Listed entries =
--------

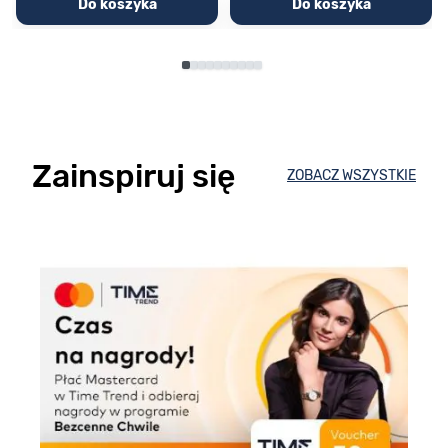
Do koszyka
Do koszyka
Zainspiruj się
ZOBACZ WSZYSTKIE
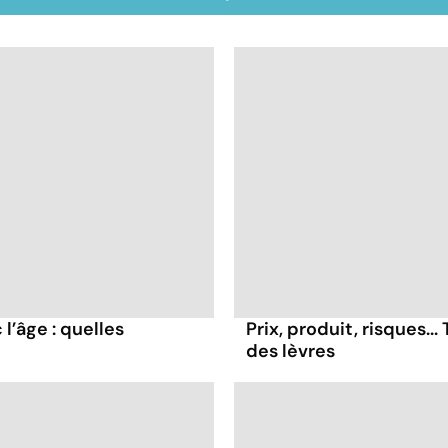
l’âge : quelles
Prix, produit, risques..
des lèvres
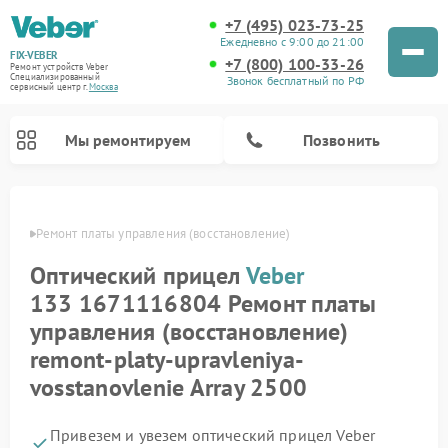
+7 (495) 023-73-25
Ежедневно с 9:00 до 21:00
FIX-VEBER
+7 (800) 100-33-26
Ремонт устройств Veber
Специализированный
Звонок бесплатный по РФ
cервисный центр г.
Москва
Мы ремонтируем
Позвонить
Veber
Ремонт платы управления (восстановление)
Оптический прицел
Veber
Ремонт цифровых биноклей Veber
Ремонт прицелов ночного видения Veber
Ремонт лазерных дальномеров Veber
133 1671116804 Ремонт платы
управления (восстановление)
remont-platy-upravleniya-
vosstanovlenie Array 2500
Привезем и увезем оптический прицел Veber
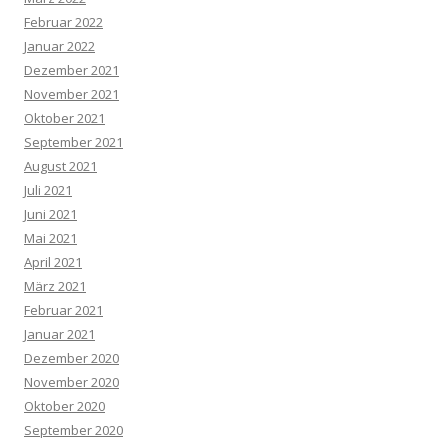
Februar 2022
Januar 2022
Dezember 2021
November 2021
Oktober 2021
September 2021
August 2021
Juli 2021
Juni 2021
Mai 2021
April 2021
März 2021
Februar 2021
Januar 2021
Dezember 2020
November 2020
Oktober 2020
September 2020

--------

What to work on =
How many of the lines above contain the word "управления"? Reply with the number only.

Solution for this exercise =
2